Sorsogon City was created by virtue of Republic Act 8806, which was signed into law on August 16, 2000 and ratified during a plebiscite on December 16, 2000. RA 8806, also known as the Cityhood Law, called for the merger of the municipalities of Sorsogon and Bacon into a component city of the province of Sorsogon.
The merged municipalities of Bacon and Sorsogon more or less shared the same establishment pattern with Bacon leading the way. The present-day settlements grew out of the Spanish missionary efforts in the 1600s. They both started as missions that were later made into parishes and eventually declared as civilian political units.

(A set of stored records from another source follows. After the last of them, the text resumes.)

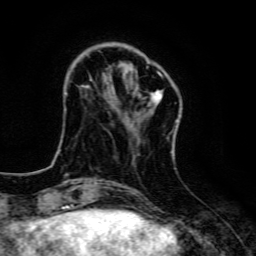
Breast MRI, one axial slice. Position 33 of 134 along the scan axis. Cropped to one breast. Dynamic contrast-enhanced series, time point 2 of 6 at this slice position (early post-contrast). 3 T. TE 4.7 ms, TR 9 ms. 256 × 256 image matrix, field of view 160 × 160 mm. Female patient.
Structures marked on this image (semi-automatic segmentation, software-assisted and operator-edited):
- enhancing-tissue mask used for the functional tumour volume (all voxels passing the contrast-enhancement thresholds inside the analysis volume; usually the tumour): box from (x=86, y=72) to (x=178, y=122) px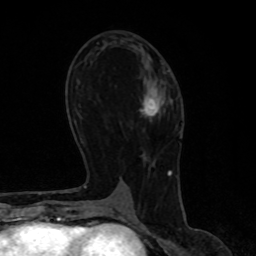
Breast MRI, one axial slice. Slice 42 of 80 in the series (ordered by position). Cropped to one breast. Dynamic contrast-enhanced series, time point 2 of 8 at this slice position (early post-contrast). 1.5 T. TE 4.2 ms, TR 7 ms. 256 × 256 image matrix, field of view 160 × 160 mm. Female patient.
Outlined on this slice (semi-automatic segmentation, software-assisted and operator-edited):
- enhancing-tissue mask used for the functional tumour volume (all voxels passing the contrast-enhancement thresholds inside the analysis volume; usually the tumour): bounding box (x1, y1, x2, y2) in pixels: (141, 98, 164, 116)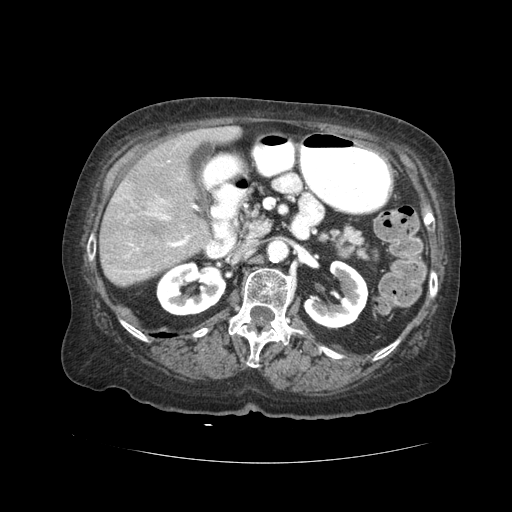
Contrast-enhanced abdominal CT (liver protocol), one axial slice. 120 kVp. Soft-tissue window (W 400 / L 40 HU). 512 × 512 image matrix. Case-level facts recorded for this patient, not image findings: diagnosis: hepatocellular carcinoma (patient treated with transarterial chemoembolisation; whether this scan precedes or follows treatment is not stated here); TNM stage (as recorded): Stage-I; Child-Pugh class: A; tumour nodularity: uninodular.
Annotated regions visible in this slice (semi-automatic segmentation, software-assisted and operator-edited):
- liver parenchyma outside the tumour (the mass and vessels are separate outlines, so this box may not span the whole liver): bounding box (x1, y1, x2, y2) in pixels: (100, 126, 241, 286)
- mass: (145, 196, 177, 221)
- portal vein: (127, 205, 198, 273)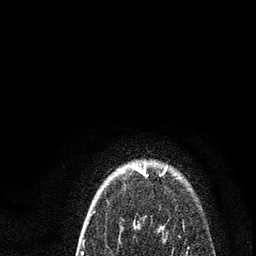
Breast MRI (dynamic contrast-enhanced), one axial slice. Slice 74 of 80 in the series (ordered by position). Cropped to one breast. Dynamic contrast-enhanced series, time point 2 of 7 at this slice position (early post-contrast). 3 T. TE 2.2 ms, TR 5.4 ms. 2 mm slice thickness. 256 × 256 image matrix, field of view 150 × 150 mm. Female patient.
Annotated regions visible in this slice (semi-automatic segmentation, software-assisted and operator-edited):
- enhancing-tissue mask used for the functional tumour volume (all voxels passing the contrast-enhancement thresholds inside the analysis volume; usually the tumour): bounding box [x1, y1, x2, y2] px = [81, 166, 182, 255]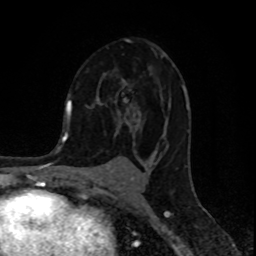
Breast MRI (dynamic contrast-enhanced), one axial slice. Position 54 of 80 along the scan axis. Cropped to one breast. Dynamic contrast-enhanced series, time point 2 of 8 at this slice position (early post-contrast). 1.5 T. TE 4.2 ms, TR 7 ms. 2 mm slice thickness. 256 × 256 image matrix. Female patient.
Structures marked on this image (semi-automatic segmentation, software-assisted and operator-edited):
- enhancing-tissue mask used for the functional tumour volume (all voxels passing the contrast-enhancement thresholds inside the analysis volume; usually the tumour): box from (x=107, y=38) to (x=189, y=127) px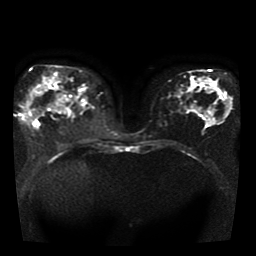
Breast MRI, one axial slice. Position 19 of 41 along the scan axis. Diffusion-weighted series; image 2 of 4 stored at this slice position (different b-values; order by instance number). 1.5 T. 5 mm slice thickness. 256 × 256 image matrix, field of view 330 × 330 mm. Female patient.
Structures marked on this image (manually delineated by an expert):
- tumour on diffusion-weighted imaging: bounding box (x1, y1, x2, y2) in pixels: (26, 115, 39, 122)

Both places were already settled when the Spanish missionaries came in the 1600s. Pre-historic artifacts found pointing to human habitation ranged from the 3,000-year old remains in a cave in Bacon and ancient burial sites dug upstream of rivers in Sorsogon.
Bacon was established as a mission in 1609 with Casiguran, the oldest town in Sorsogon Province and one of the oldest in Luzon, as the parochial center. It became a parish in 1617. Sorsogon in turn was a mission of the parish of Bacon. Sorsogon became an independent parish in 1628.
Bacon was established as a civilian political unit (pueblo civil) in 1754. Sorsogon, on the other hand, became a pueblo civil in 1864. Being under the province of Albay (then composed of what are now the provinces of Albay, Sorsogon and Masbate) trade and travel was by water transport through the Albay Gulf. Road building between the two towns was done in the 1840s when the original bridges along the road connecting them were constructed. At this time both towns had also enjoyed the prosperity brought by the abaca trade when world supply was dominated by the Philippines. In the 1850s Albay was the richest province in the country.
On October 17, 1894, the Spanish authorities organized Sorsogon province as an administrative unit independent from Albay, with the town of Sorsogon as its seat of government. The new province adopted the name of the town and has since been known as the Province of Sorsogon. With the secession, Bacon lost Rapu-rapu which became a town of Albay. By the turn of the century Bacon further lost some of its area when Prieto Diaz was created as a town from the areas of Bacon and the town of Gubat.
At the start of the American period Sorsogon being the administrative center of the province became host to the Sorsogon School of Arts and Trade (now Sorsogon State College) and Sorsogon High School (now Sorsogon National High School). Both of these institutions served Sorsogon and its neighboring towns.